Para além de liderança, Lewaiki mantém no seu dia a dia na aldeia as atividades tradicionais. Cozinha, faz beiju, cuida da roça e tece cestos. “A gente não vive só de escritório. A gente precisa da valorização da nossa cultura. É ela que nos fortalece.”

Nas reuniões e decisões comunitárias, Lewaiki representa também a força dos jovens e das mulheres: guardiãs dos saberes, cuidadoras do bem viver, estão cada vez mais presentes nos espaços de decisão ao lado dos homens.
Formação na ONU
Agora, com a bolsa da ONU, prepara-se para aprender mais sobre direitos indígenas e mecanismos internacionais de proteção. “É um desafio estar nesses lugares, ocupar esses espaços. Você sendo uma liderança, uma mãe, ter que se ausentar para buscar conhecimento para defender o seu povo. Mas a gente resiste há centenas de anos. E a gente continua resistindo.”
Ela quer estar na ONU para aprender, voltar e multiplicar o conhecimento.“Eu quero me dedicar ao máximo para poder aprender, porque esse é um dos objetivos do programa: a liderança indígena aprende e passa a ser uma multiplicadora dentro do seu povo. E é isso que eu quero fazer com os jovens, que são o futuro do povo e precisam estar alinhados com os mais velhos. Os nossos anciãos vão orientar sobre o caminho a seguir. E a gente sempre tem que manter esse vínculo com essa raiz, com o nosso povo. Porque se a gente se desvincular disso, a gente erra o caminho”, reflete a jovem liderança.
O programa do qual Lewaiki participa está vinculado à Seção de Povos Indígenas e Minorias do Escritório do Alto Comissionado das Nações Unidas para Direitos Humanos (OACNUDH), em Genebra, e busca promover as condições de desenvolvimento econômico e social.

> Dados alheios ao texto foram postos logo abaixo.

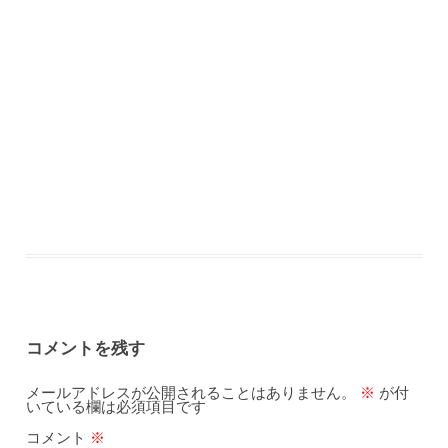
コメントを残す
メールアドレスが公開されることはありません。
※
が付
いている欄は必須項目です
コメント
※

De acordo com a ONU, o objetivo é que os bolsistas conheçam o sistema e mecanismos das Nações Unidas, principalmente sobre questões indígenas, para que possam melhor ajudar a proteger e promover os direitos dos povos indígenas, além de compartilhar o conhecimento adquirido.
Em junho, ela deu início à viagem para participar do programa da ONU em Brasília e, logo após, seguiu para Genebra, para continuar com o seu sonho de fortalecer seu povo e seu território.
Lewaiki carrega em seu nome também a história de um sonho. Pela tradição Khisêtjê, os nomes começam com “Ngay”, “Pyi” ou “Koko”. Seu nome é único. Ela foi chamada de Lewaiki após seu tio Tony Suyá sonhar, em contato com o mundo espiritual, com esse nome, que é de uma planta. E ela segue semeando esperanças, seja no Khikatxi, em Brasília ou em Genebra.